Stored data
*** Block opens ***

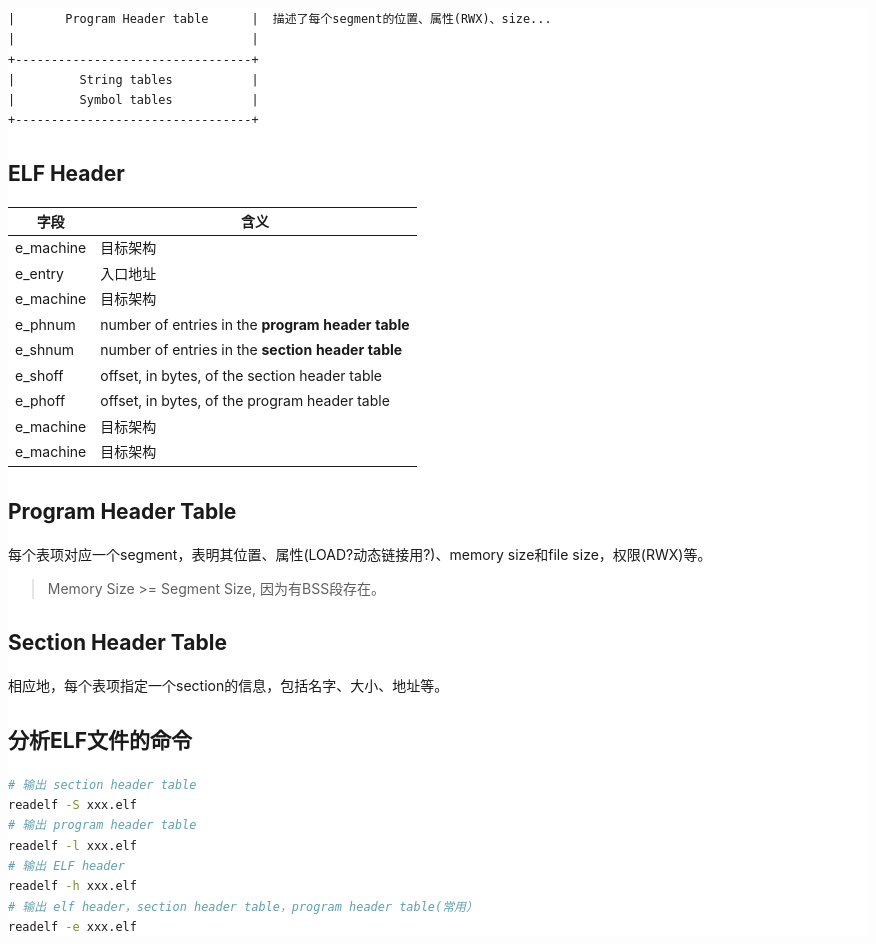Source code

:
 ```
|       Program Header table      |  描述了每个segment的位置、属性(RWX)、size...
|                                 |
+---------------------------------+
|         String tables           |
|         Symbol tables           |
+---------------------------------+
```

## ELF Header

|字段| 含义 |
|--|--|
| e_machine | 目标架构 |
| e_entry | 入口地址 |
| e_machine | 目标架构 |
| e_phnum | number of entries in the **program header table** |
| e_shnum | number of entries in the **section header table** |
| e_shoff | offset, in bytes, of the section header table |
| e_phoff | offset, in bytes, of the program header table |
| e_machine | 目标架构 |
| e_machine | 目标架构 |


## Program Header Table
每个表项对应一个segment，表明其位置、属性(LOAD?动态链接用?)、memory size和file size，权限(RWX)等。

>Memory Size >= Segment Size, 因为有BSS段存在。

## Section Header Table
相应地，每个表项指定一个section的信息，包括名字、大小、地址等。


## 分析ELF文件的命令

```sh
# 输出 section header table
readelf -S xxx.elf  
# 输出 program header table
readelf -l xxx.elf
# 输出 ELF header
readelf -h xxx.elf  
# 输出 elf header，section header table，program header table(常用）
readelf -e xxx.elf 
```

*** Block closes ***

TASK GOAL
Leave the images aside and transcribe all entries exactly.

ANSWER SPACE
Source code

:
 ```
|       Program Header table      |  描述了每个segment的位置、属性(RWX)、size...
|                                 |
+---------------------------------+
|         String tables           |
|         Symbol tables           |
+---------------------------------+
```

## ELF Header

|字段| 含义 |
|--|--|
| e_machine | 目标架构 |
| e_entry | 入口地址 |
| e_machine | 目标架构 |
| e_phnum | number of entries in the **program header table** |
| e_shnum | number of entries in the **section header table** |
| e_shoff | offset, in bytes, of the section header table |
| e_phoff | offset, in bytes, of the program header table |
| e_machine | 目标架构 |
| e_machine | 目标架构 |


## Program Header Table
每个表项对应一个segment，表明其位置、属性(LOAD?动态链接用?)、memory size和file size，权限(RWX)等。

>Memory Size >= Segment Size, 因为有BSS段存在。

## Section Header Table
相应地，每个表项指定一个section的信息，包括名字、大小、地址等。


## 分析ELF文件的命令

```sh
# 输出 section header table
readelf -S xxx.elf  
# 输出 program header table
readelf -l xxx.elf
# 输出 ELF header
readelf -h xxx.elf  
# 输出 elf header，section header table，program header table(常用）
readelf -e xxx.elf 
```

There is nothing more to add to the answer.